**GOAL:** Return, character for character, the lines of the material starting at its first line and ending at the line that contains "genus: Trichomanes", with both of those lines included.
-- Start RECORD SET --
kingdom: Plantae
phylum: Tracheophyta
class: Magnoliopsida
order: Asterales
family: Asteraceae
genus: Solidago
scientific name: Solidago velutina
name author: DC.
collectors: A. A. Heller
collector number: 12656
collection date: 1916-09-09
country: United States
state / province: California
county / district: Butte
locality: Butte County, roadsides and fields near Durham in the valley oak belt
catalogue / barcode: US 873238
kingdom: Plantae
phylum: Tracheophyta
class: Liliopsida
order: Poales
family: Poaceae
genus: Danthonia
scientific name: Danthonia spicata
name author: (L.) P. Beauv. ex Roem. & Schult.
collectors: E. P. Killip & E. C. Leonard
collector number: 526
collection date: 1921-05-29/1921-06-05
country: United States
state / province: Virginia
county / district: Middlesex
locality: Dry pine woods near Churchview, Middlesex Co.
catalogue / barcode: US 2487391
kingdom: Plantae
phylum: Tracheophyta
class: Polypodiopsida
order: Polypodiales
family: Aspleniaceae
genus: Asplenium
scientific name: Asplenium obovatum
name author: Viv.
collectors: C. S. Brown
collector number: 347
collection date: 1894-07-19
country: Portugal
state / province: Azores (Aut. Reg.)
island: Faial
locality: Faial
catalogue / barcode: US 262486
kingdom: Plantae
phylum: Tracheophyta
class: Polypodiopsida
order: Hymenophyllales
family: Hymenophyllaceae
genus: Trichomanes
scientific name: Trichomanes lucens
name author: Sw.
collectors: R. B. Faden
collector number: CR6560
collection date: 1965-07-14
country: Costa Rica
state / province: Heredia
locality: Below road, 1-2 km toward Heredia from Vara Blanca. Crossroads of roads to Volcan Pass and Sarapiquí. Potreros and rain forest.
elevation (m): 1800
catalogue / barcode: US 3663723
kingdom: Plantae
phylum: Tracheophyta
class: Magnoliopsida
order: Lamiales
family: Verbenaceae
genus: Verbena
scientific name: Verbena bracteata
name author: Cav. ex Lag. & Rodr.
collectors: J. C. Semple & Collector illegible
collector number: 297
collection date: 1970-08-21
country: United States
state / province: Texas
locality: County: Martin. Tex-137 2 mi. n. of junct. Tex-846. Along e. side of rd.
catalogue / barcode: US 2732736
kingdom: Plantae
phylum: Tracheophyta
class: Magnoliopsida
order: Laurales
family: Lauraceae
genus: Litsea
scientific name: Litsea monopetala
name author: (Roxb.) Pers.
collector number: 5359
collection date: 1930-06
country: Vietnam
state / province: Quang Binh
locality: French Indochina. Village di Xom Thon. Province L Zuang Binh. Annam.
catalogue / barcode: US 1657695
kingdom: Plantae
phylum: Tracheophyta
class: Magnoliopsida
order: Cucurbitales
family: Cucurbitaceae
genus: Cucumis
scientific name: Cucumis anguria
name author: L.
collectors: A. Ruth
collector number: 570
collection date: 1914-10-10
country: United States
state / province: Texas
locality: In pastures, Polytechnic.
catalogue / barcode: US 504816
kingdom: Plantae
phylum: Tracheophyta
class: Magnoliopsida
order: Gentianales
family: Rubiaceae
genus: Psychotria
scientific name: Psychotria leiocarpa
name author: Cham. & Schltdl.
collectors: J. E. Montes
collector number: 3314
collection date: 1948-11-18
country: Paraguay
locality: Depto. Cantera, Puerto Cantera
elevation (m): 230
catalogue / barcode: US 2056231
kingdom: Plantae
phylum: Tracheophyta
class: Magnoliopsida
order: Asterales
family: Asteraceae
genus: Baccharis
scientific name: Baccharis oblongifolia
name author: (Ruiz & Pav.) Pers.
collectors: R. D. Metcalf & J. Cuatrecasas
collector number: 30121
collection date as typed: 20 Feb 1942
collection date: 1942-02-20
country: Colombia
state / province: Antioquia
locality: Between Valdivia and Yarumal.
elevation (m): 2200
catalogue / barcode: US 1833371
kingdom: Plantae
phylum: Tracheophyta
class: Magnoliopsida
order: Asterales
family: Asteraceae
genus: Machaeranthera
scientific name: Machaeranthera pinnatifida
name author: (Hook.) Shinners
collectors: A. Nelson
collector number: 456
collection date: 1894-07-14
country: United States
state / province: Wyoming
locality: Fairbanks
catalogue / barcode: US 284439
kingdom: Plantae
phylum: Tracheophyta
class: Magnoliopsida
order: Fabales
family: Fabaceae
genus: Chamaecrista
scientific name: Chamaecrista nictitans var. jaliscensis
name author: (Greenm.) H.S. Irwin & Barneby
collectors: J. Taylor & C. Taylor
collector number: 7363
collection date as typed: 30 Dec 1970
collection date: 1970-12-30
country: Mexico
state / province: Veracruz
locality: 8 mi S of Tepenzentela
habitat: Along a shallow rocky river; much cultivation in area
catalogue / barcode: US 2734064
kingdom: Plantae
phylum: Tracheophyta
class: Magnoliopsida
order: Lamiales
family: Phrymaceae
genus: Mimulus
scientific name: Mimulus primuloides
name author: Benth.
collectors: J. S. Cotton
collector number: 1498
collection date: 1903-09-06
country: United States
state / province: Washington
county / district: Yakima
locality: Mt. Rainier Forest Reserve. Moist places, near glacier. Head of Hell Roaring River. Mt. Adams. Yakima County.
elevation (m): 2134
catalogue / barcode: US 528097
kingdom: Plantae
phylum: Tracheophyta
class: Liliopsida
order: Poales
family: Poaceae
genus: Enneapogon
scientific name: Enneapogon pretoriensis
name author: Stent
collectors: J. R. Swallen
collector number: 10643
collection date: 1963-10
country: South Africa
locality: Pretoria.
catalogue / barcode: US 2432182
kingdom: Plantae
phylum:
-- End RECORD SET --
**SOLUTION:**
kingdom: Plantae
phylum: Tracheophyta
class: Magnoliopsida
order: Asterales
family: Asteraceae
genus: Solidago
scientific name: Solidago velutina
name author: DC.
collectors: A. A. Heller
collector number: 12656
collection date: 1916-09-09
country: United States
state / province: California
county / district: Butte
locality: Butte County, roadsides and fields near Durham in the valley oak belt
catalogue / barcode: US 873238
kingdom: Plantae
phylum: Tracheophyta
class: Liliopsida
order: Poales
family: Poaceae
genus: Danthonia
scientific name: Danthonia spicata
name author: (L.) P. Beauv. ex Roem. & Schult.
collectors: E. P. Killip & E. C. Leonard
collector number: 526
collection date: 1921-05-29/1921-06-05
country: United States
state / province: Virginia
county / district: Middlesex
locality: Dry pine woods near Churchview, Middlesex Co.
catalogue / barcode: US 2487391
kingdom: Plantae
phylum: Tracheophyta
class: Polypodiopsida
order: Polypodiales
family: Aspleniaceae
genus: Asplenium
scientific name: Asplenium obovatum
name author: Viv.
collectors: C. S. Brown
collector number: 347
collection date: 1894-07-19
country: Portugal
state / province: Azores (Aut. Reg.)
island: Faial
locality: Faial
catalogue / barcode: US 262486
kingdom: Plantae
phylum: Tracheophyta
class: Polypodiopsida
order: Hymenophyllales
family: Hymenophyllaceae
genus: Trichomanes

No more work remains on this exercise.